Because it's not just a marriage of optics and geography, is it? It's an aspirational term, and a consistently aspirational concept. It's one of the oldest tropes there is. Aesop wrote about his city mouse and his country mouse more than two millennia ago. Take it to the present. Being the oldhead I am, it was only recently that I learned about the Night Luxe hashtag slash “aesthetic” (ugh) trending on TikTok over the past year, glamorizing a world of smoky eyes and Givenchy dresses and champagne flutes.
Conversely, there
is one of the second-oldest tropes, the displaced bumpkin. You know
the one. “Aw gee, is there really an underground train down
there?” This is, in its most classical, Horatio Alger form, to
be followed by their rise to glory, but more frequently it is
followed by their fall to oblivion, ending their days as diseased
wastrels. But let's face it, that's the more Old World version. Us
Americans prefer the redemptive ending in their return to the
maternal embrace of their farmstead. Or, as Bobby Bare worded it in the most underrated country song of all time, The Streets of Baltimore, it could be both. You return shamefaced to your holler, flat broke and dead inside, she's getting felt up for 20 bucks.

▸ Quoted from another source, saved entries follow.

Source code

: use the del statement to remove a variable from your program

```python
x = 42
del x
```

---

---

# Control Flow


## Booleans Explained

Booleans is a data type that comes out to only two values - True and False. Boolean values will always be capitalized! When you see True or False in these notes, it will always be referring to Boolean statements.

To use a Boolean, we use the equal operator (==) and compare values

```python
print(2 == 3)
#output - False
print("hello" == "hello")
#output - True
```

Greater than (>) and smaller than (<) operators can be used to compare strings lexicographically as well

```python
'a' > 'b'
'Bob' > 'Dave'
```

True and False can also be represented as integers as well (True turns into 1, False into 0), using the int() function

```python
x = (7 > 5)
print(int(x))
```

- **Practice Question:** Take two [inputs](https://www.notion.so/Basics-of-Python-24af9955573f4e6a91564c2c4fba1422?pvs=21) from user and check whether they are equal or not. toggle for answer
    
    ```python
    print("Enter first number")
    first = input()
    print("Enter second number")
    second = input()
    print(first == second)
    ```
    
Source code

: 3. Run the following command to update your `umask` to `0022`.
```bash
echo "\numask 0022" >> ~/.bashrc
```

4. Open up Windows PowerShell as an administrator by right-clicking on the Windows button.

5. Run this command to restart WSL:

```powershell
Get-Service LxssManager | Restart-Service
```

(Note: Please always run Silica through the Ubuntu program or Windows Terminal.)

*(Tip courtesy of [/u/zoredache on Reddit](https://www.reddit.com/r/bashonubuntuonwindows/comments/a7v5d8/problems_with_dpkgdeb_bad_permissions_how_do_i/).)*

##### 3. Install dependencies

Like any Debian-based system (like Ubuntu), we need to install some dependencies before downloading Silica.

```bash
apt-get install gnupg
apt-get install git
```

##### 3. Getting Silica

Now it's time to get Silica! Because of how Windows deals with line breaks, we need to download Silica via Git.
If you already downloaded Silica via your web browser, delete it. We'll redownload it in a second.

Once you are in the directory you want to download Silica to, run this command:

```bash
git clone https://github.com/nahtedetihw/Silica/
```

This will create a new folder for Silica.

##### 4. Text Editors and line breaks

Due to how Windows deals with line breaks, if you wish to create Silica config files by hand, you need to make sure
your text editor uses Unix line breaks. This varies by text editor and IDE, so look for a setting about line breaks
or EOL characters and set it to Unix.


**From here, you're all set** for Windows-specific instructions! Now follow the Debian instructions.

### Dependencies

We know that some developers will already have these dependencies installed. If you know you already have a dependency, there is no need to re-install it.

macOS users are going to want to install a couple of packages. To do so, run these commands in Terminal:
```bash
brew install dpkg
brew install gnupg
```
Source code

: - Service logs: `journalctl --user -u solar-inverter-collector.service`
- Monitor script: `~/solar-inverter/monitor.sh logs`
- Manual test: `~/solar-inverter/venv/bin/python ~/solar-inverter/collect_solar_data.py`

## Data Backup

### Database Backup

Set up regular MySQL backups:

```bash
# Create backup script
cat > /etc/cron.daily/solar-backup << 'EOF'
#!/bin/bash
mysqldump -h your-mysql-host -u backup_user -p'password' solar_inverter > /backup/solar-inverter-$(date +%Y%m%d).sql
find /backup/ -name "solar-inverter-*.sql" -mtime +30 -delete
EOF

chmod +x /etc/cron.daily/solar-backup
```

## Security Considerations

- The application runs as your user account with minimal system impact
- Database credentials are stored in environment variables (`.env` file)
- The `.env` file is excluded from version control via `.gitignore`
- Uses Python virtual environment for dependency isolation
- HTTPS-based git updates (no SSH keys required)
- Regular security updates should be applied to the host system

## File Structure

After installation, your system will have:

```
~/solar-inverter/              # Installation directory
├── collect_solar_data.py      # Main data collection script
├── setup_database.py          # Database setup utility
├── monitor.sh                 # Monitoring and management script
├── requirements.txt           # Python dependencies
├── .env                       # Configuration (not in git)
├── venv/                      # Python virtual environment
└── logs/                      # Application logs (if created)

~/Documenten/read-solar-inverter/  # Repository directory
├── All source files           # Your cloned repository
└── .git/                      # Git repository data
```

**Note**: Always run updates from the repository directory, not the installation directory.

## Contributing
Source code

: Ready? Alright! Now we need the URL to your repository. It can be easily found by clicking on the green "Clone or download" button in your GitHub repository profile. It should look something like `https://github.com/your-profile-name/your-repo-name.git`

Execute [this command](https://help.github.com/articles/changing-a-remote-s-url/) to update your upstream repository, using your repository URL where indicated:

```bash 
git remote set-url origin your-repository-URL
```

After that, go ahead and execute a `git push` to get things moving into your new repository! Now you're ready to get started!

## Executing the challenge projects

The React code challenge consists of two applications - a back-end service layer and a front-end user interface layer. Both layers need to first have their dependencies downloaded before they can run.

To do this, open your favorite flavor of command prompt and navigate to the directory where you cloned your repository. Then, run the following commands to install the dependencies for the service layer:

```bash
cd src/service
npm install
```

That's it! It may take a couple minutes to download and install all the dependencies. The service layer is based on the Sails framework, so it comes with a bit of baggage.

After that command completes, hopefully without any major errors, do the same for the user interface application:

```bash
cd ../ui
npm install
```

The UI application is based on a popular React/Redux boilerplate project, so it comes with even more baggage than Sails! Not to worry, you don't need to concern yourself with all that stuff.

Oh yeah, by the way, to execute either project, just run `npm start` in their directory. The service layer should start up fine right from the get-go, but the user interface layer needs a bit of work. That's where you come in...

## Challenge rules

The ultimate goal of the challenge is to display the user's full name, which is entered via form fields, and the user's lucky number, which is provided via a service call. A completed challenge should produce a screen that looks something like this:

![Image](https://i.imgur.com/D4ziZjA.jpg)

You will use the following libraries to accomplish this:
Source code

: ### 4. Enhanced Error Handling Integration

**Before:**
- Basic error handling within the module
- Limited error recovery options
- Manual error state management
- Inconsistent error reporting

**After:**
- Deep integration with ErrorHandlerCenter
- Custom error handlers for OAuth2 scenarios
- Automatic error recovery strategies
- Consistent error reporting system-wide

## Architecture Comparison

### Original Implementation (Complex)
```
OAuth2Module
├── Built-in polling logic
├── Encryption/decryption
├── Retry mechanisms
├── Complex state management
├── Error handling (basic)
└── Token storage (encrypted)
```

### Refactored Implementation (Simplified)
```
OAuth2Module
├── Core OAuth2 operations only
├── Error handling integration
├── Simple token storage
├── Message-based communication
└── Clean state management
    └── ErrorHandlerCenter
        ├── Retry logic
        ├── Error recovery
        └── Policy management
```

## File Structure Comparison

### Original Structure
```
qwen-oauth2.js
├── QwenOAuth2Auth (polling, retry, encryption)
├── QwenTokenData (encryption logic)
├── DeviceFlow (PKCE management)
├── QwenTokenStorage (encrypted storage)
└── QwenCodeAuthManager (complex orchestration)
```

And that leads us to one of the third-oldest tropes, the seduction not of the wealth and glory of city lights, but of the diseased wastrels themselves, the darkness and weirdness that city life invites. Of disappearing into an urban bohemia of sex, drugs, and to complete the hendiatris, rock and roll (or at least for the past few decades). The promise of Rimbaud and Kerouac and the Velvet Underground, of mysterious and undisclosed forms of erotic and narcotic endeavor, of a life beyond acceptable society. Like all gardes that were once avant, this has been fully metabolized into the mainstream, and yet for a certain kind of youth it still resonates, and I sincerely doubt it ever will stop resonating.
So given the city's very pragmatic allure as a locus for economic activity and its far more romantic allure associated with that economic activity, whether that is the potential for an elegant rooftop restaurant or the nostalgie de la boue of a life on a much-marketed edge, the aspiration is still there.
Once upon a time, I was a sad kid from a long way from anywhere who had read too many of the beat poets, who had stared for long hours at Edward Hopper paintings, who saw shoegaze less as a musical genre and more as an ideology.
And so I cast my eyes cityward. It would be tempting here to regale the reader with tales of my city life, whether as a flex or to offer deliciously sordid anecdotes, but what purpose would that serve?
Suffice it to say that this is the life I choose – it's either this or a cabin in the British Columbian woods, and fuck everything in between. I have this 37th floor view. I have the walk home past the late-night diners and the closed-up shopping malls and bank headquarters and the gay clubs still bumping, even on a Sunday night. I have the quaint apartment to return to with the view and the patio where I'll doubtless smoke a quick bowl to ease the path into Monday morning.
And when I do, I'll still find an appeal, however vague, in the lights all around me. They'll be the last thing I see before I fall asleep.